(Bloomberg) -- Caresyntax, a digital platform aimed at reducing deaths from surgery-related complications, has added $30 million to an earlier funding round from investors including accounts and funds managed by BlackRock Inc., as well as specialty insurer ProAssurance Corp.
The new capital is an extension of the company’s Series C fundraising in April, bringing the total in the round to $130 million after the first stage was oversubscribed, according to Caresyntax Chief Executive Officer Dennis Kogan. The Boston-based company didn’t disclose its valuation.
Other investors in the new funding included Harmonix, a venture capital firm focused on the health-care industry, as well as existing backers Relyens Group, Europe’s biggest medical malpractice insurer, and IPF Partners. Caresyntax’s funding round in April included investments from UnitedHealth Group’s venture fund Optum Ventures, Intel Capital, the venture arm of chip-making behemoth Intel Corp., and Lauxera Capital Partners, among others.
1 Million Deaths
Globally, more than 1 million people die from surgery complications each year, according to an article on a website for a branch of the U.S. National Institutes of Health website.
Caresyntax’s platform is used in more than 4,000 operating rooms around the world and collects data before, during and after surgery. It uses artificial intelligence and software to provide surgeons with insights, such as alerting them to blind spots or helping them determine why a procedure went wrong.
The data can also be used to measure surgeons’ performance and assess why some teams have higher readmission rates -- valuable information for insurers pricing risk or for investors seeking to draw conclusions about surgical volumes.
The company was founded in 2014 by entrepreneurs Kogan and Bjoern von Siemens, whose family founded the namesake German conglomerate. The two, who met in business school at Harvard University, plan to use the additional funding to continue developing Caresyntax’s platform.
“A lot of development going forward is going to focus on proactive risk management: being side by side with physicians at the right moment in time, giving them actionable insights,” Kogan said in an interview.
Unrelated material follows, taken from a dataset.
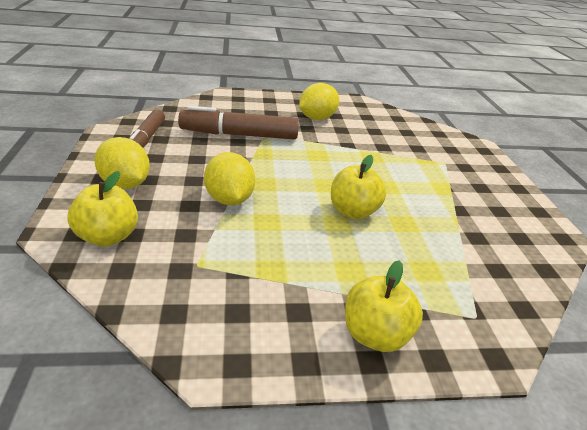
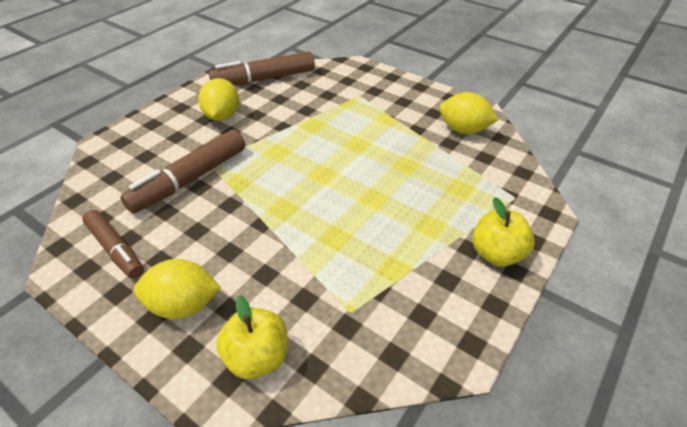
camera: 45 degrees left, 10 degrees up
(229, 199) = (284, 243): yellow lemon -> yellow lemon (463, 130)
(353, 211) = (369, 181): yellow apple -> none
(383, 116) = (264, 79): none -> brown marker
As health-care costs have ballooned in the U.S., some insurers have increasingly advocated for doctors and hospitals to be reimbursed for the quality of the care they provide, instead of for the number of tests or procedures performed. The bet is that this will keep people healthier, thus reducing costs. For the system to work in settings like an operating room, though, outcomes and surgeon performance need to be measured at a more granular level.
Caresyntax seeks to provide that data, which could make it easier for doctors and payers to get more comfortable with so-called value-based care arrangements. In theory, the company’s tools could help big insurers like UnitedHealth and the government pay for performance, remitting more money if a surgery meets a certain standard and less if it doesn’t.
“The more information our software provides that can indicate the granular details of why an outcome became good or bad, the easier it is for both sides to calibrate around improving,” Kogan said. “Historically that’s been challenging for providers to do because there are so many moving pieces and costs that arrive pre- and post-surgery. Our software brings a lot of transparency about what actually happened.”
Caresyntax said it’s looking for potential M&A targets in the U.S.